Balcones Distilling is part of an explosion in “craft distilling” in the United States. According to the American Distilling Institute, a trade organisation for craft distillers, there were 69 licensed craft distilleries in the U.S. in 2003.

Today, the ADI has 240 licensed members nationally. Most are brewers or winemakers who have added the ability to produce vodkas, liqueurs, and other spirits in addition to unaged “white whiskey” that can be produced and sold quickly while waiting for aged whiskey to mature.

Tate is taking a slower approach. So slow, in fact, that he didn’t even start distilling until he had fabricated his own stills, condensers, and other equipment by hand.
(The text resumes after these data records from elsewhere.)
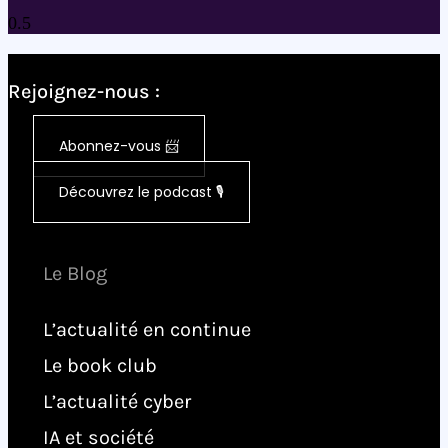
Rejoignez-nous :
Abonnez-vous 📨
Découvrez le podcast 🎙️
Le Blog
L’actualité en continue
Le book club
L’actualité cyber
IA et société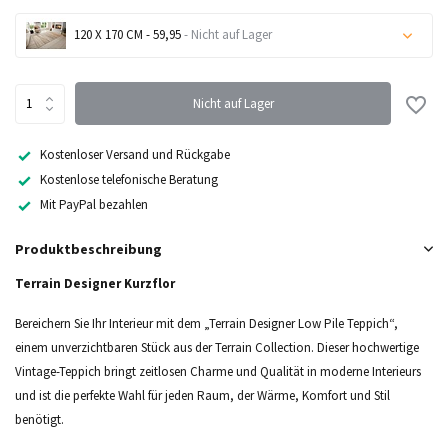
120 X 170 CM - 59,95
- Nicht auf Lager
Nicht auf Lager
Nicht auf Lager
Nicht auf Lager
Kostenloser Versand und Rückgabe
Kostenlose telefonische Beratung
Nicht auf Lager
Mit PayPal bezahlen
Nicht auf Lager
Produktbeschreibung
Nicht auf Lager
Terrain Designer Kurzflor
Bereichern Sie Ihr Interieur mit dem „Terrain Designer Low Pile Teppich“,
Nicht auf Lager
einem unverzichtbaren Stück aus der Terrain Collection. Dieser hochwertige
Vintage-Teppich bringt zeitlosen Charme und Qualität in moderne Interieurs
und ist die perfekte Wahl für jeden Raum, der Wärme, Komfort und Stil
benötigt.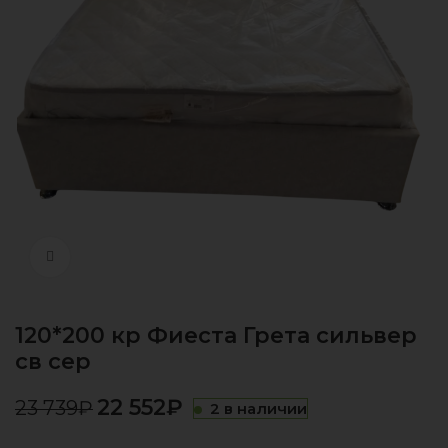
Нажмите, чтобы увеличить
120*200 кр Фиеста Грета сильвер
св сер
22 552
₽
23 739
₽
2 в наличии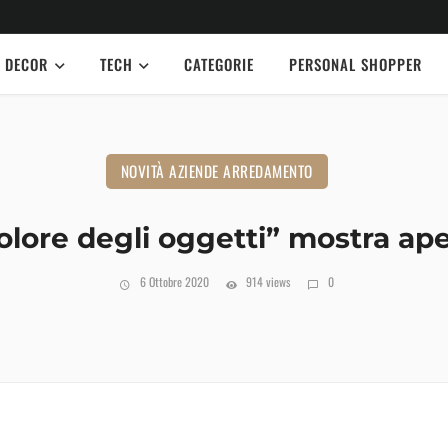
DECOR
TECH
CATEGORIE
PERSONAL SHOPPER
NOVITÀ AZIENDE ARREDAMENTO
olore degli oggetti” mostra ape
6 Ottobre 2020
914 views
0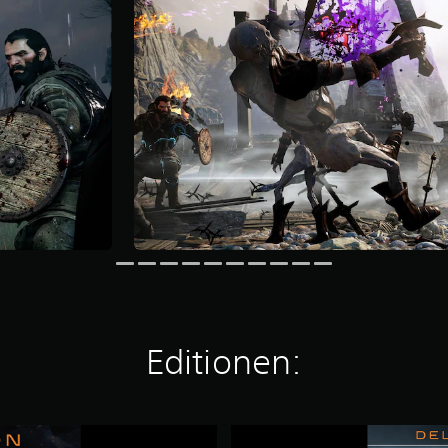
Editionen:
M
“There’s no better way to get a direct feel for how equipment affects the whiskey that comes off the stills”, Tate says. “I’m the one who built it, I’m the one who’s tweaked it and repaired it…”

Balcones Baby Blue is by nature limited in quantity, but is available in Texas, New York, and Glasgow.

Not Glasgow, Kentucky…the OTHER Glasgow. It’s on the shelf next to some of the world’s best-selling American whiskies at the Good Spirits Company on Bath Street in Glasgow, Scotland.

“Our ethos is all about stocking the products you can’t find in other stores,” said co-owner Mark Connelly.

“We have a supplier that specialises in many small batch/producer products. It was simply a case of seeing it on their pricelist…and it was recommended.”

It’s nearly 900 miles from Waco to Chicago, but Chip Tate and Robert Bernicker might as well be next-door neighbours. Bernicker is the distiller at Koval Distillery on Chicago’s North Side, and with his wife makes 100 per cent organic Kosher single-barrel whiskies using wheat, rye, and more esoteric grains like oats, spelt and millet.

“My grandfather has been a distiller for over 40 years in Austria,” Bernicker says. “We had our regular careers…but distilling is something we know how to do, so we started a distillery.”

Their “Lion’s Pride” whiskies are named after their son, Lion, and the Bernickers produce both aged and unaged versions as well as liqueurs.

Of course, craft distilling is an old tradition in Europe, where Bernicker’s family continues to distill fruit-based spirits. However, the worldwide growth in whisky sales has encouraged more craft distillers to produce whisky as well.

Frédéric Revol, and Jérémy Bricka teamed up to form Domaine des Hautes Glaces in the town of Saint Jean d’Hérans, located in the French Alps. Together, they are working with local organic farmers to malt and distill their own organic single malt whisky using renewable energy sources. Revol and Bricka have already started to bottle their new organic spirit, and are offering connoisseurs a unique opportunity: buy an empty bottle now, and it comes with the right to visit the distillery at any point in the future and fill it with vintage whisky from the original production run.

That, of course, assumes the Domaine will be around 10, 20 or many more years in the future. Just as with any small business, the obstacles to long term survival for craft distillers are formidable, especially given the amount of time required for whisky to age.

One thing to keep in mind, though…today’s craft distillers have much in common with the distillers of the past. George Smith of The Glenlivet, Jack Daniels, the Beam family, and countless other distillers all started out the same way.

Their caves and barns may be today’s garages and warehouses, but the dream remains the same.